### ASSIGNMENT
Repeat the lines of the items word for word, starting with the line containing "Rank the series" and going on through the line containing "CENTERPOINT ENERGY ARKLA, ATMOS-TRANSLA, ENTERGY".

Top of EXTRACTED MATERIAL

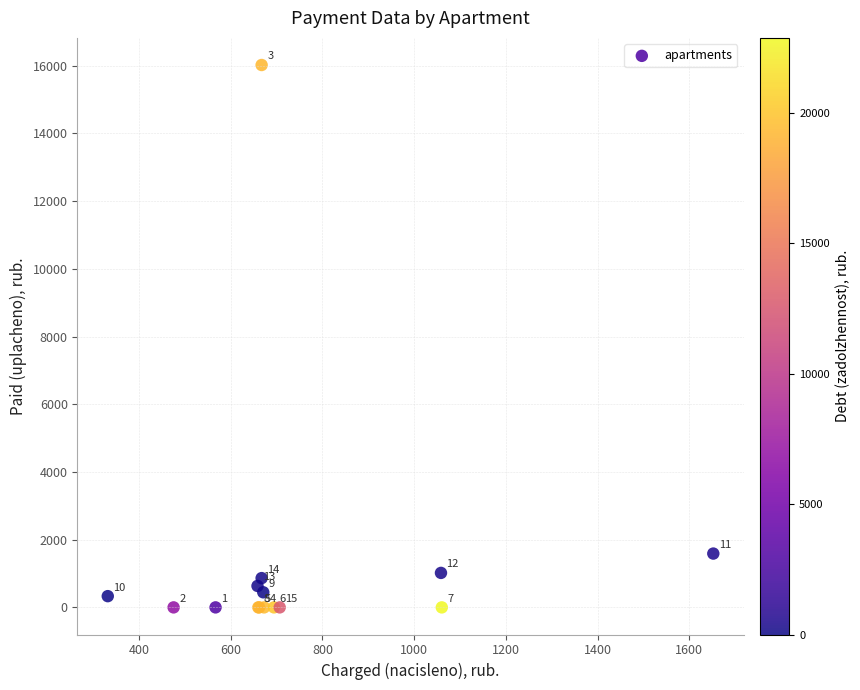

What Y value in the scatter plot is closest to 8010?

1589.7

Bottom of EXTRACTED MATERIAL
Top of EXTRACTED MATERIAL

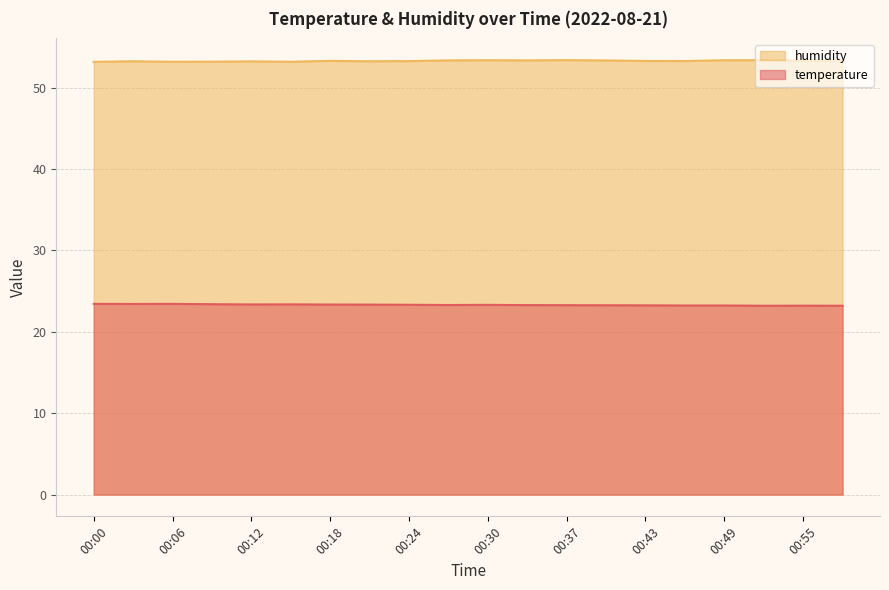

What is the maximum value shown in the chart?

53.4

Bottom of EXTRACTED MATERIAL
Top of EXTRACTED MATERIAL

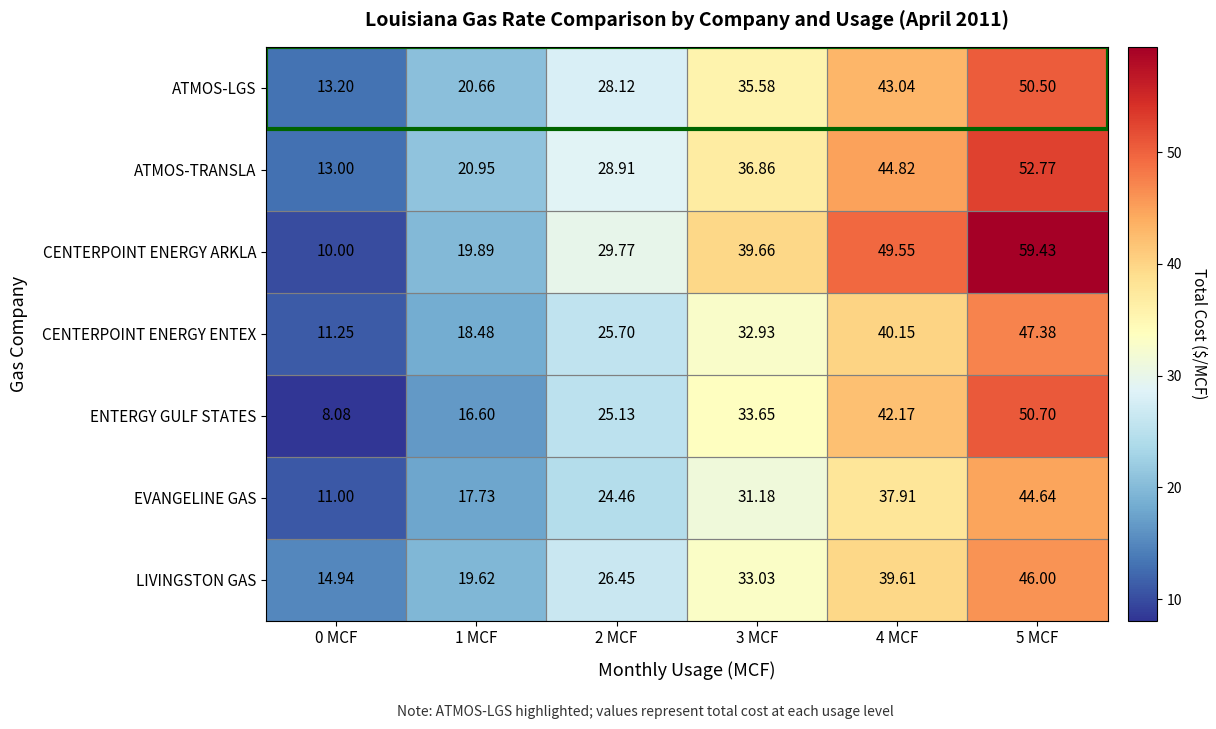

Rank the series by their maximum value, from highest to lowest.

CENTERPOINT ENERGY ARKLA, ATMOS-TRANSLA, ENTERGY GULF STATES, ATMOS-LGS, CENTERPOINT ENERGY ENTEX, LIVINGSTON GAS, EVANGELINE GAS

Bottom of EXTRACTED MATERIAL

### EXPECTED ANSWER
Rank the series by their maximum value, from highest to lowest.

CENTERPOINT ENERGY ARKLA, ATMOS-TRANSLA, ENTERGY GULF STATES, ATMOS-LGS, CENTERPOINT ENERGY ENTEX, LIVINGSTON GAS, EVANGELINE GAS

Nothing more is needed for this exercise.